When I was growing up, I never heard the adults around me speaking in future tense. Everyone around me seemed too busy coping with their past or simply surviving the present. My parents in particular, spent almost all their waking hours working to keep food on the table, a roof over our heads, and clothes on our backs. When they weren’t doing that, they slept, they fought, they cried, they yelled, and sometimes worse.
My whole childhood felt like running from one crisis right into the next. There was never any time to think about the future. There was nothing to do but deal with what was in front of you.
Even as early as elementary school, I lost the ability to imagine who I could be someday. I remember being sent home with assignments asking us to dream up who we wanted to be when we grew up. I can’t even remember what I must have written down. Perhaps I drew an astronaut; I was always interested in space. Maybe I drew a veterinarian. I did love animals. Whatever I drew, it was a lie. I didn’t dream of being anything.
Even as a teenager, I could not see past the very immediate. Many of the crises I had lived through by then had rooted in me and become internal. I spent years just trying to find my footing in life, trying to live. I couldn’t see past turning 18 years old. After I turned 18, I couldn’t see past 21. After 21, I found some stability, but couldn’t move my mind further than life up to 25. Every year since has felt like a surprise, a gift, a few of them a curse.
It isn’t that I thought I wouldn’t be around all that time, although that was certainly within the realm of possibility, I simply never thought I would be one thing or another. For me there was, and still is, a great sense of indifference, a gaping hole of simply nothing, where my image of the future should be. I might be something, or something else, or nothing at all, but it just won’t be up to me. Dreaming is a waste of time.
The future feels like something that will happen to me, not something I can shape. Sure, I can make small choices—what to eat for lunch, what to say, whether to write, when to go to bed—but big things—the job I will have, what kind of home I can afford, how long I will live, whether I am loved or note—just don’t feel like they are up to me. It’s chance, or luck if you prefer that. I don’t dream, I simply do.
I have managed to stumble into a decent life. I have a wonderful wife, a nice home, good friends, a fulfilling job, and many small comforts, but I don’t feel like I’ve earned any of it. The best I have been able to do is create the best present possible at all times. Each moment stands alone for me and I make the best I can of it.

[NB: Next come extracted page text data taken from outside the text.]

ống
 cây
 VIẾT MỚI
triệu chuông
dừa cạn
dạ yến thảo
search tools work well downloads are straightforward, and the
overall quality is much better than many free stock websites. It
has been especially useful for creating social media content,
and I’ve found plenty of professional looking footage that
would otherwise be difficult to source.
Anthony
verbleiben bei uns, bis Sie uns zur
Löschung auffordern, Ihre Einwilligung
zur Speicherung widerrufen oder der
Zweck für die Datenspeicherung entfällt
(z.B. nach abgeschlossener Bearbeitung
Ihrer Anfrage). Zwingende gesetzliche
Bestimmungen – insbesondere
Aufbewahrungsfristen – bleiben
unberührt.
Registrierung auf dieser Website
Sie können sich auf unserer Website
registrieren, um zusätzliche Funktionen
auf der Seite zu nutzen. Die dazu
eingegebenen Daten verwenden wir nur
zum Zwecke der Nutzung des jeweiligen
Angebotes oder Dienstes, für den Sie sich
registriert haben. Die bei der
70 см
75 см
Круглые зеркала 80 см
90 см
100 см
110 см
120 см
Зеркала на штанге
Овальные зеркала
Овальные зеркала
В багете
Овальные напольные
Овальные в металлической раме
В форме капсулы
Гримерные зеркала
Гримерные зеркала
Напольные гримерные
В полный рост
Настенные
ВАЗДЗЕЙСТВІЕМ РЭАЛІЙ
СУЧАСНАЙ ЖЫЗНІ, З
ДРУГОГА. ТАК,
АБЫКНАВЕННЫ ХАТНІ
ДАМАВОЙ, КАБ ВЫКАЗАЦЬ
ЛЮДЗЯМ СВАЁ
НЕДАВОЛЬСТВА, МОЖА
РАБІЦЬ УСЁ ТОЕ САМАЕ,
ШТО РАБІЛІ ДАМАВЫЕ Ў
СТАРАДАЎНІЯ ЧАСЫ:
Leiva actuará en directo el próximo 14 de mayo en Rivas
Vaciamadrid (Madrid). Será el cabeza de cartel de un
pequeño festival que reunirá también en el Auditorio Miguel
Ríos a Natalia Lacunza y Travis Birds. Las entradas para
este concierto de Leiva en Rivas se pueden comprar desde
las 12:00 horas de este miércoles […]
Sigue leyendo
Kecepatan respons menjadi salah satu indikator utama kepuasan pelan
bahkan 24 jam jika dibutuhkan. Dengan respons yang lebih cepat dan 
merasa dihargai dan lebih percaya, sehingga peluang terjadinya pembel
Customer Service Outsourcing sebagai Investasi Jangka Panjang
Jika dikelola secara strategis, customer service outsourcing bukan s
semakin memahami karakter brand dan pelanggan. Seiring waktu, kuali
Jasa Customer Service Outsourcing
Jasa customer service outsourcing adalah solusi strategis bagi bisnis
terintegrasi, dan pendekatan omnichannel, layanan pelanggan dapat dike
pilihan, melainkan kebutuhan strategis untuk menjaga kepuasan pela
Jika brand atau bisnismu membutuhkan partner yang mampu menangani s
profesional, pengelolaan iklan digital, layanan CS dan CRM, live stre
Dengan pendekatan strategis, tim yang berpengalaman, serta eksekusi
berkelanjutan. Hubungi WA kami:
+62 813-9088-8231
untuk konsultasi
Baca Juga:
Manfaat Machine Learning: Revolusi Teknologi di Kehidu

And that has worked for me, so far, but lately, I have begun to feel a shift in my thinking. I’ve started to wonder if this foreshortened way of seeing time hasn’t been a truth I know, but a way of simply surviving I should have let go of a long time ago. My perceptions are skewed. There’s more to life than now, or there should be…there could be.
Going through life on autopilot is a perfectly fine way to live if you want, but it’s not so easy to do when it’s not just your life you’re living, but I share my life. Being married means sharing certain passions, goals, and desires. You dream alone and then you dream together. Except, I have never been very good at dreaming.
To dream, you have to feel safe. I spent some of the most important years of my development feeling very unsafe. That was all a very long time ago, but trauma can be so ingrained that it becomes reality. It is the lens you view everything through and then suddenly even the lens is invisible.
We often forget that what happens inside our minds is unique to each of us, and that there are a nearly infinite number of ways to be. We can have the wrong idea. We can limit ourselves without even knowing it. Most importantly, we can change. What you were taught—about who you are, about what you deserve, about the way the world works—when you were growing up isn’t the one and only truth. For many of us, what we were taught were lies we have to work hard to disbelieve.
To dream, you have to be able to let go of the fear of failing, of hurting, of dying, and you have to believe you can make things happen and not that things can only ever happen to you. To dream, you have to love yourself now. To dream, you have to believe you deserve more than what the world gives you. To dream, you have to know you will be here in a year, in five years, in ten. You have to close your eyes and see yourself there and you have to love that version of you, too.
It’s taken my whole life until now to know I have not just agency, but responsibility to myself and the people I love to reach higher. I can do more than just be a good wife, daughter, sister, friend, human being. I can work toward something, earn something, and be something in the world, too. I can think of my future self and wonder at what she wants, what her life could look like, and I can plan how to get there.